A year ago we identified in the pages of our parish magazine four kinds of truth, all of them valid in their different ways. The truth to which Jesus bore witness in his life and death, is the truth about a righteous God, who is also our loving Father, one who does not compel our obedience by the exercise of overwhelming power, but seeks it as the response of love to love. Such truth about God is not the sort of material truth that we can touch and feel and demonstrate objectively, but it is the truth which lies at the very heart of the realm, the sphere of authority, where Christ is King. It is the essence of the narrative truth that we observe in the Biblical story of what God has done for us. It is the truth that was most perfectly expressed in Jesus’ own loving obedience to his Father’s will.

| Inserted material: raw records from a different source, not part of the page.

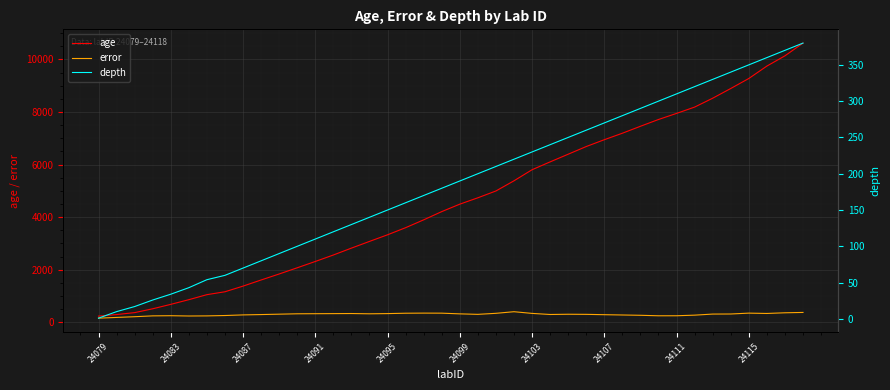

Is it true that age equals 7947.6 at 24111?

True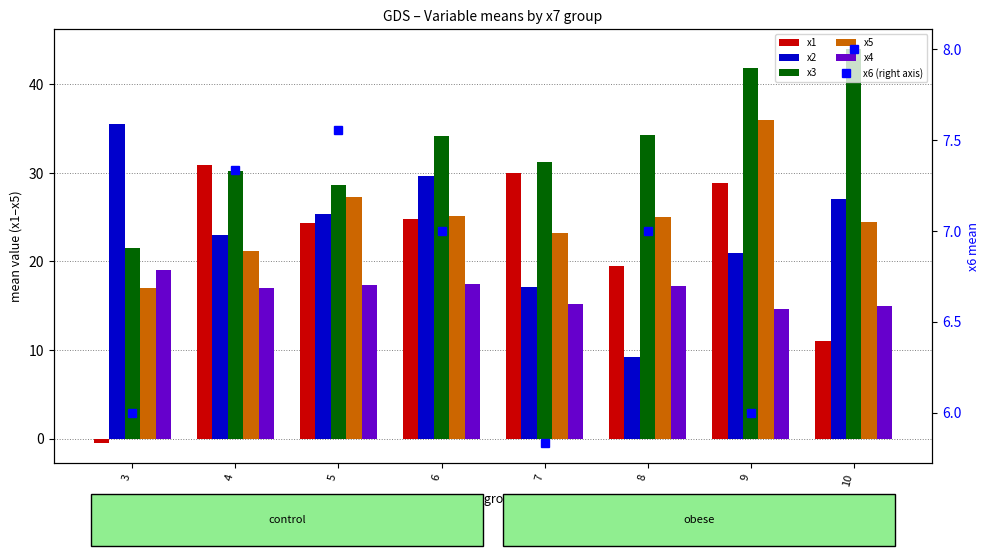

What is the sum of the x1 values at 5 and 4?

55.2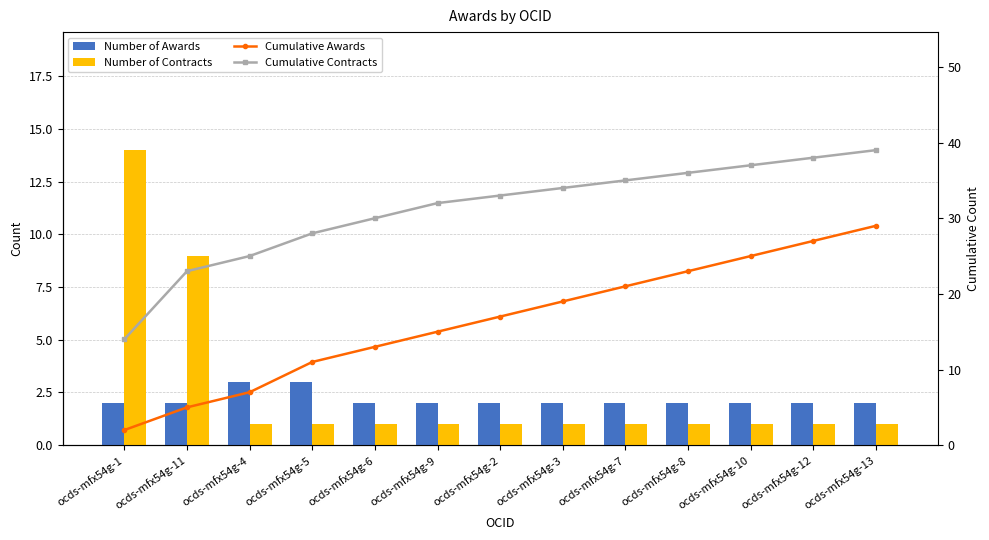

How many values in the Cumulative Contracts series exceed 33?

6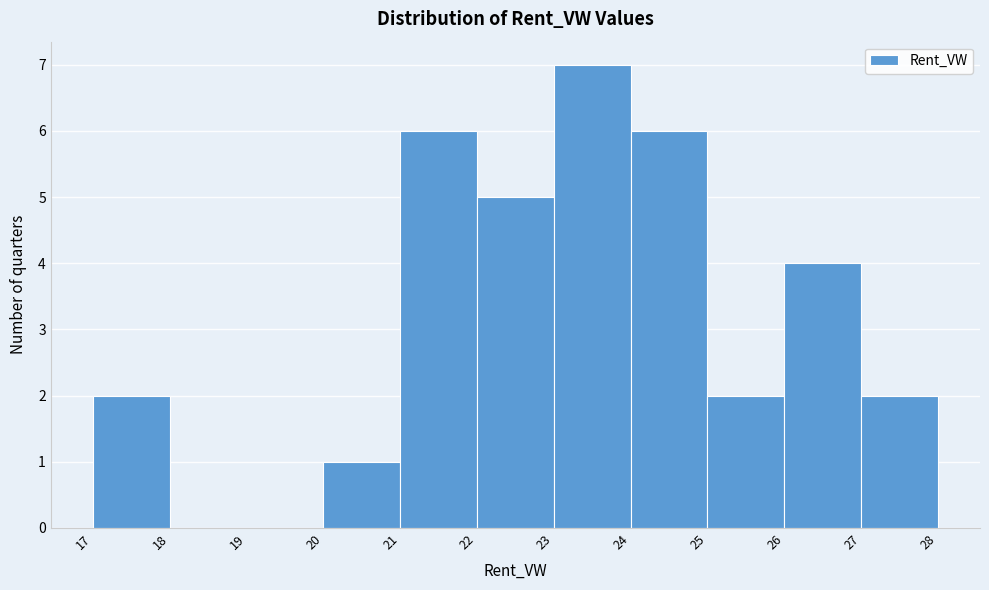

How tall is the bar that spans 17 to 18 on the x-axis? The values are not printed on the chart, so give them approximately, as read against the axis.

2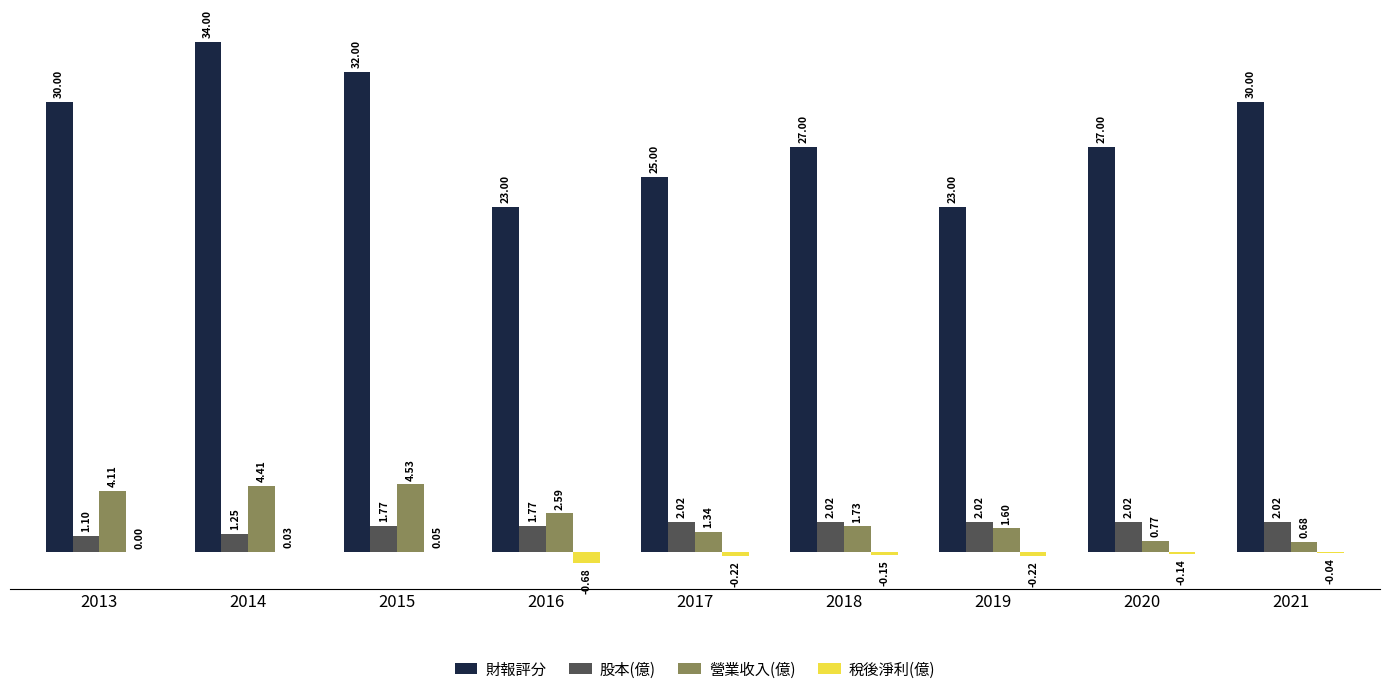

What is the sum of the 股本(億) values at 2015 and 2021?

3.8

It is the very essence of the performative truth that we ourselves experience in the Eucharist, where what we do together expresses God’s love for us and our love for Him. It is the truth which empowers the willing obedience of all those whose love responds to the love of God. It is the truth which we all experience in our different ways when we engage with it by putting our trust in Christ who is our Way and our Life as well as our Truth. My kingdom is not of this world, but everyone who belongs to the truth listens to my voice. We too are called to bear witness to the truth about Christ the King- the King of Love.